A group of West Bank settlers on Saturday beat a 31-year-old Palestinian man in the southern Hebron Hills, after having tied him to a telephone pole. Left-wing activists later videoed a settler kicking Madahat Abu-Kirash, the victim, as he remained tied up and was surrounded by Israeli security forces. The soldiers subsequently removed the settler from the scene. Hebron police opened an investigation into the incident after Abu-Kirash submitted a complaint, claiming that he had been beaten all over his body.
According to the left-wing organization Ta'ayush, whose members were close to the scene of the assault and witnessed part of it, the incident began when residents of the settlement of Asael accused Abu-Kirash of setting a field alight a few hundred meters away from their homes. Abu-Kirash, a teacher, told the settlers in response that he had come to perform agricultural work on land he owns. He denied any connection to the fire. Ta'ayush members said that the Palestinian's explanation was of no avail, and the settlers proceeded to forcibly take him to the bounds of the settlement, where they tied him up and beat him.
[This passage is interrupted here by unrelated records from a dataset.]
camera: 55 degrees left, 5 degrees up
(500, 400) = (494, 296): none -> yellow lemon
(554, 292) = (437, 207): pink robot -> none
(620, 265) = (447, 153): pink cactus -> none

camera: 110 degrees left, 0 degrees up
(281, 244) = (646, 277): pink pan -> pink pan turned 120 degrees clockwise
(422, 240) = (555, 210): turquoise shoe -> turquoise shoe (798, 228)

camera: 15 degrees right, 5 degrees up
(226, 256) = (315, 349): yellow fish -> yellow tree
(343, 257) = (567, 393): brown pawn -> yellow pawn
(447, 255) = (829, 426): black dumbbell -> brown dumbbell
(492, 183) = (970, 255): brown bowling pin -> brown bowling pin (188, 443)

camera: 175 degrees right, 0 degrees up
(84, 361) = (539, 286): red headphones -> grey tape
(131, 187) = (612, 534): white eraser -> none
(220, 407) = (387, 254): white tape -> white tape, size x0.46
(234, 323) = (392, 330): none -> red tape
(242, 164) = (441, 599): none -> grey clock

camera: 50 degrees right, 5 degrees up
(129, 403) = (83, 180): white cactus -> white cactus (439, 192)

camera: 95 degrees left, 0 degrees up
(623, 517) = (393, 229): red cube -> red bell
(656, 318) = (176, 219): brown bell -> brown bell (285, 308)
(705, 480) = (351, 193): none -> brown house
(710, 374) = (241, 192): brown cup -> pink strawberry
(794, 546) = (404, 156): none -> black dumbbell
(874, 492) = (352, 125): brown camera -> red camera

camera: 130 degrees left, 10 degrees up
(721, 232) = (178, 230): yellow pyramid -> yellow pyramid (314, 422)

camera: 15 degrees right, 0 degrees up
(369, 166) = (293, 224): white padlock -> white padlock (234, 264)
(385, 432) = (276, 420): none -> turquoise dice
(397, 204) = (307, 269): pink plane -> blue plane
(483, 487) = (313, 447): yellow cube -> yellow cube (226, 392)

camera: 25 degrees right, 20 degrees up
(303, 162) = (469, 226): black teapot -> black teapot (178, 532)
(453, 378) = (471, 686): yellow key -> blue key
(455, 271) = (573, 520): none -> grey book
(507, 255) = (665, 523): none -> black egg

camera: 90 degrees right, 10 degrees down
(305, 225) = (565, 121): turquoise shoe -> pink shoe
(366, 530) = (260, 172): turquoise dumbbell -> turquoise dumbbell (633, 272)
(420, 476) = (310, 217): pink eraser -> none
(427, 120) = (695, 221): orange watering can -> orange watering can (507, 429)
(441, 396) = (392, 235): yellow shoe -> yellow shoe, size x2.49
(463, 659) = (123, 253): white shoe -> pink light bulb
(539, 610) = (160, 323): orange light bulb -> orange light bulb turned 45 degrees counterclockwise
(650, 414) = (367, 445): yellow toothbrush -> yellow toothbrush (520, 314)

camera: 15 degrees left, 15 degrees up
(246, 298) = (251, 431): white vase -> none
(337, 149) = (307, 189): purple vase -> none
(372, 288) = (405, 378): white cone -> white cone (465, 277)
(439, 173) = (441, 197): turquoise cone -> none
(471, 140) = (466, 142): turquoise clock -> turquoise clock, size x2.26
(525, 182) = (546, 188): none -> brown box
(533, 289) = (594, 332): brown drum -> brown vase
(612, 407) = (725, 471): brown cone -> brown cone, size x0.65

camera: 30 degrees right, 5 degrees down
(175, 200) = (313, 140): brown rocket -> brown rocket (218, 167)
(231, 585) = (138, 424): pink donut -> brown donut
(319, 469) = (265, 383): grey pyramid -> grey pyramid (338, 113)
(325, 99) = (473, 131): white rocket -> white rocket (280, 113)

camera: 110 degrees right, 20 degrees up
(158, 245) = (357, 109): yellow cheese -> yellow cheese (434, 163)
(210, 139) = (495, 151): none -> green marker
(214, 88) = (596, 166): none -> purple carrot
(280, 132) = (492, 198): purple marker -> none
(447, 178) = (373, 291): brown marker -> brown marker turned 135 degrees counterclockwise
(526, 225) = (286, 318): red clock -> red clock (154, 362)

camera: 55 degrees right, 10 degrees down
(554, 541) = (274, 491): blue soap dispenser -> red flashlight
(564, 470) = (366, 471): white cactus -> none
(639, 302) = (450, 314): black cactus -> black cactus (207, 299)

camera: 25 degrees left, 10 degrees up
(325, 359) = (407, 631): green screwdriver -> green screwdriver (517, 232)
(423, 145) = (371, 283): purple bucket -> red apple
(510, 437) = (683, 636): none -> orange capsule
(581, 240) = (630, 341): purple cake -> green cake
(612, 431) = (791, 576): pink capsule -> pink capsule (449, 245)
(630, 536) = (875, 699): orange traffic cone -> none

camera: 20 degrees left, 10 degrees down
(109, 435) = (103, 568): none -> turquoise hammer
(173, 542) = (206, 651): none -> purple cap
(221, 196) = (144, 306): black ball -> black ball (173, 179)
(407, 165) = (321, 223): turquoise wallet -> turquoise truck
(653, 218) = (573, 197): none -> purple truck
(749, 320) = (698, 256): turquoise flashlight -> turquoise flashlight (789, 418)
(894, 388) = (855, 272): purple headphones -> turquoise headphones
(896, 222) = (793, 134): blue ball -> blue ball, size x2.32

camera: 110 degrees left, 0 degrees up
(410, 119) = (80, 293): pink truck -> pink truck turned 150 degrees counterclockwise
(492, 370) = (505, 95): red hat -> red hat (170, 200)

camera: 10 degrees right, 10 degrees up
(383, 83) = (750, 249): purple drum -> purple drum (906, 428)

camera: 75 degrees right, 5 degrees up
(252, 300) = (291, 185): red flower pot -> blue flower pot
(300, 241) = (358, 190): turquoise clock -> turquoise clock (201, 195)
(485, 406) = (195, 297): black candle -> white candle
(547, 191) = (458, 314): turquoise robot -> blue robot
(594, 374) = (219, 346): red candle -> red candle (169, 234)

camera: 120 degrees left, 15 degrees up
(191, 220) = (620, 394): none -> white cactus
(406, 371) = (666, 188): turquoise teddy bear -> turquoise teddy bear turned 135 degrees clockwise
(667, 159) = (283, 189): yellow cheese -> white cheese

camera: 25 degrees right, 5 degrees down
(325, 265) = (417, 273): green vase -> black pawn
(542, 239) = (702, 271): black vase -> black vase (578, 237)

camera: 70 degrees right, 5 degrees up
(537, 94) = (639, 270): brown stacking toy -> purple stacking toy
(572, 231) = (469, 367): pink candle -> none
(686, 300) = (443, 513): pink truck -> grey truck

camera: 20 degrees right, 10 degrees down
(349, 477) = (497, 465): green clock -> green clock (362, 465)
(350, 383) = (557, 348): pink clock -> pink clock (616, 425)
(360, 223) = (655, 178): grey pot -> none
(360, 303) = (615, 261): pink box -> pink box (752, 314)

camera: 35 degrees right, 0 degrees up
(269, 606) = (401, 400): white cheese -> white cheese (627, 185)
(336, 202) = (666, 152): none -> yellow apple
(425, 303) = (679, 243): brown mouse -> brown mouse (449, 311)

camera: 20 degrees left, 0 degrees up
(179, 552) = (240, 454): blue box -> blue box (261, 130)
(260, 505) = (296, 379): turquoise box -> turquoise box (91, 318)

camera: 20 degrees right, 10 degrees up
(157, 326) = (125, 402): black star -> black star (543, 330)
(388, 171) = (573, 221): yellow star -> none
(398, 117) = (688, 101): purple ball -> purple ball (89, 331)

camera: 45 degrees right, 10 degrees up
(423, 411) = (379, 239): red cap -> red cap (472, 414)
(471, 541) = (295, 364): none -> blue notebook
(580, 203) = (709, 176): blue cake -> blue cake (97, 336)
IDF troops who were called to the area gave him medical treatment on the spot, after which a Red Crescent ambulance took him to a hospital. Abu-Kirash later returned to his home from the hospital. "When we arrived at the scene there were already lots of the army's troops. I saw a settler approach him and kick him, as he was tied to the pole... [Abu-Kirash's] whole body was bound up, I saw they bandaged a head wound and he was half unconscious," said a Ta'ayush activist who was present during the incident. The chairperson of the South Hebron hills regional council, Zviki Bar-Hai told Haaretz that those responsible for starting the fire and setting the nearby fields ablaze were not from the area, rather they were either Palestinians or extreme left-wing activists.
A month ago, the Israeli human rights group B'Tselem released a video which it said showed the start of an assault on Palestinian farmers by masked, stick-wielding Israeli settlers.
Will this too be sanitized before people can see it?